## A1 Utils

Test whether there are symbols in numerics

In [None]:
# Function 1: Using isdigit to find non-numerical entries
def find_non_digits(s):
    # Ensure the value is treated as a string
    s = str(s)
    return [char for char in s if not (char.isdigit() or char == ".")]


# Function 2 : Calculate the score
def accuracy_score(dataset_path, selected_columns):
    adf = read_data(dataset_path)

    # Check if all specified columns were extracted, if not raise Key error
    for column in selected_columns:
        if column not in adf.columns:
            raise KeyError(column)
        
    selected_columns = [col for col in adf.columns if col in selected_columns]

    all_accuracy_scores = []

    for column_name in selected_columns:
        # Drop NA, null, or blank values from column
        column_data = adf[column_name].dropna()

        total_rows = len(column_data)

        if total_rows > 0:  # to avoid division by zero
            non_digit_chars_per_row = column_data.apply(find_non_digits)
            non_numerical_count = non_digit_chars_per_row.apply(
                lambda x: len(x) > 0
            ).sum()
            accuracy_score = (total_rows - non_numerical_count) / total_rows
            all_accuracy_scores.append(accuracy_score)

    overall_accuracy_score = (
        sum(all_accuracy_scores) / len(all_accuracy_scores)
        if all_accuracy_scores
        else None
    )

    # log the results
    log_score(
        test_name="Accuracy (A1)",
        dataset_name=get_dataset_name(dataset_path),
        selected_columns=selected_columns,
        threshold=None,
        score=overall_accuracy_score,
    )

    return overall_accuracy_score

## A2 Utils

In [None]:
def find_outliers_iqr(
    dataset_path,
    selected_columns,
    groupby_column=None,
    threshold=1.5,
    minimum_score=0.85,
):
    df = read_data(dataset_path)

    outliers_dict = {}

    # Ensure selected columns are numeric  
    for column in selected_columns:  
        df[column] = df[column].astype(str).str.replace(r'[^\d.-]', '', regex=True)  
        df[column] = pd.to_numeric(df[column], errors='coerce')  

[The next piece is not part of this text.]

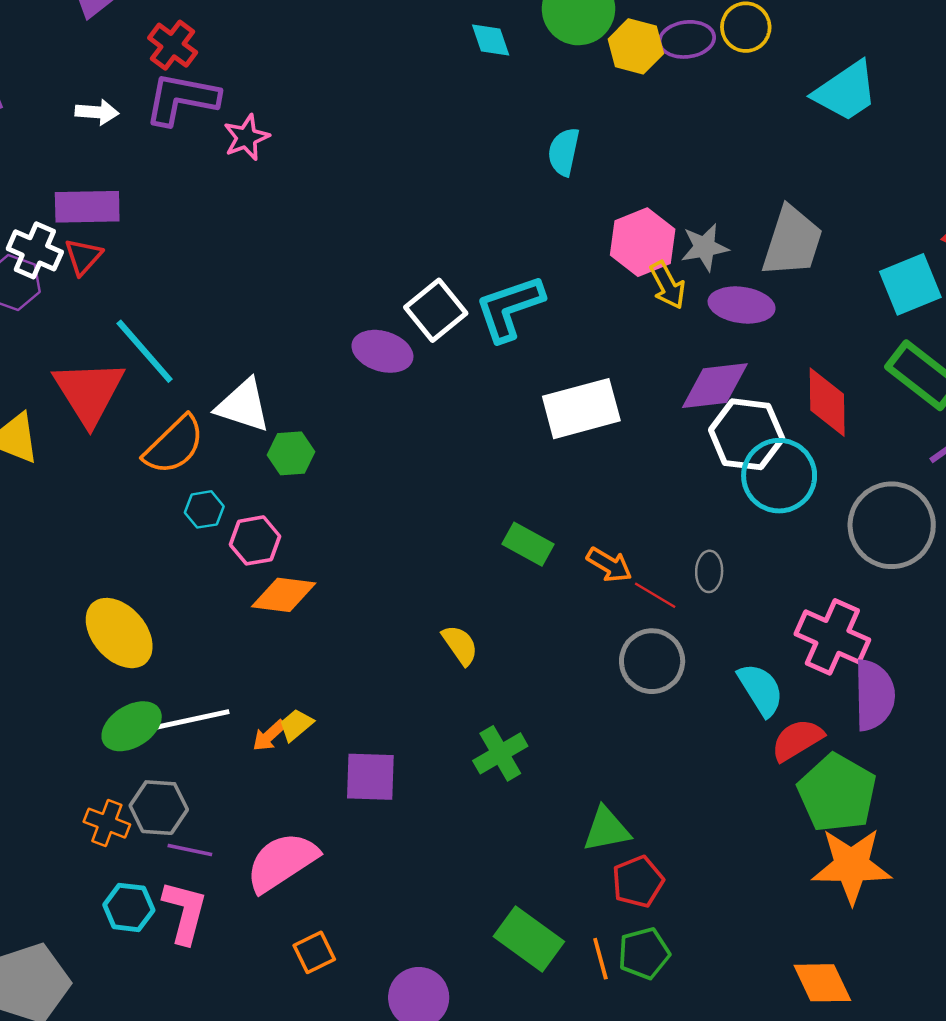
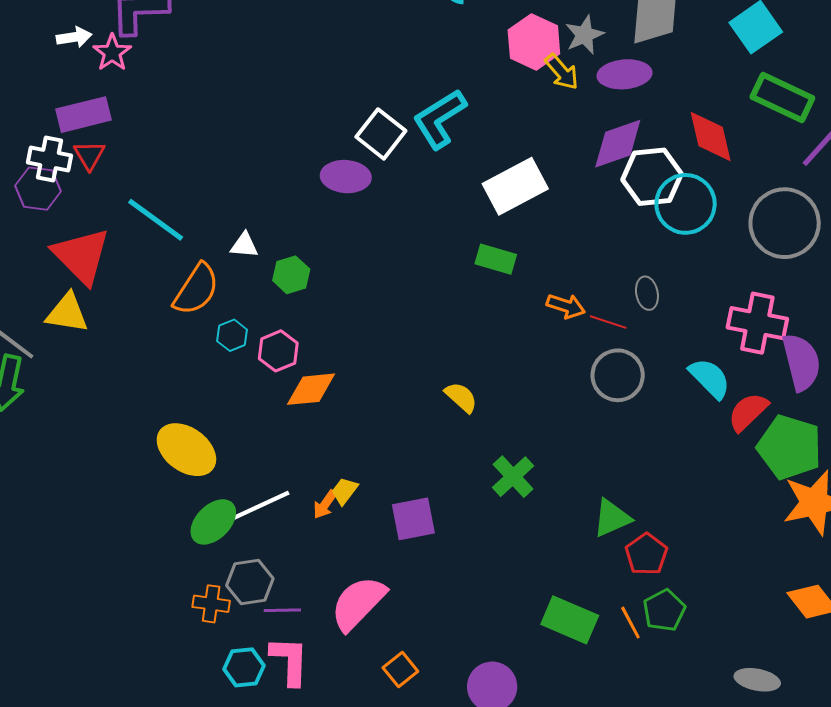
pink star: (246, 137) -> (112, 53), moved
red triangle: (89, 392) -> (81, 256), moved
white triangle: (243, 406) -> (244, 245), size x0.6
green rectangle: (528, 544) -> (496, 259), moved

    # If a groupby column is specified, perform the IQR calculation within each group
    if groupby_column:
        grouped = df.groupby(groupby_column)
        for column in selected_columns:
            # Apply the outlier detection for each group
            outliers = grouped[column].apply(
                lambda x: (
                    (
                        x
                        < x.quantile(0.25)
                        - threshold * (x.quantile(0.75) - x.quantile(0.25))
                    )
                    | (
                        x
                        > x.quantile(0.75)
                        + threshold * (x.quantile(0.75) - x.quantile(0.25))
                    )
                )
            )
            # Combine the outlier Series into a single Series that corresponds to the original DataFrame index
            outliers_dict[column] = 1 - outliers.groupby(groupby_column).mean()
    else:
        # Perform the IQR calculation on the whole column if no groupby column is specified
        for column in selected_columns:
            Q1 = df[column].quantile(0.25)
            Q3 = df[column].quantile(0.75)
            IQR = Q3 - Q1
            lower_bound = Q1 - threshold * IQR
            upper_bound = Q3 + threshold * IQR
            outliers = (df[column] < lower_bound) | (df[column] > upper_bound)
            outliers_dict[column] = 1 - outliers.mean()

    #compute final score
    total_groups = len(outliers_dict)
    groups_above = sum(1 for score in outliers_dict.values() if score > minimum_score)
    final_score = groups_above / total_groups if total_groups > 0 else 0

    #final_score = {}

    # for key in outliers_dict.keys():
    #     print(outliers_dict[key])
    #     arr = outliers_dict[key].values
    #     value_out = np.sum(arr > minimum_score) / len(arr)
    #     final_score[key] = value_out
    
    # for key, value in outliers_dict.items():  
    #     print(key, value)
    #     # Check if the proportion of non-outliers is greater than the minimum score  
    #     value_out = value > minimum_score  
    #     # Store the result (True or False) in the final_score dictionary  
    #     final_score[key] = value_out  

    # log the results

    log_score(
        test_name="Accuracy (A2)",
        dataset_name=get_dataset_name(dataset_path),
        selected_columns=selected_columns,
        threshold=threshold,
        score=final_score,
    )

    return outliers_dict, final_score

## A3 Utils

In [None]:
# function 1: finding duplicates
def find_duplicates_and_percentage(dataset_path):

    df = read_data(dataset_path)

    # Find duplicate rows
    duplicate_rows = df[df.duplicated(keep=False)]

    # Calculate percentage of duplicate rows
    total_rows = len(df)
    total_duplicate_rows = len(duplicate_rows)
    percentage_duplicate = 1 - (total_duplicate_rows / total_rows)

    # Print duplicate rows
    print("Duplicate Rows:")
    print(duplicate_rows)

    # log the results
    log_score(
        test_name="Accuracy (A3)",
        dataset_name=get_dataset_name(dataset_path),
        selected_columns=None,
        threshold=None,
        score=percentage_duplicate,
    )

    # Print percentage of duplicate rows
    print(f"\nDuplication Score: {percentage_duplicate*100}%")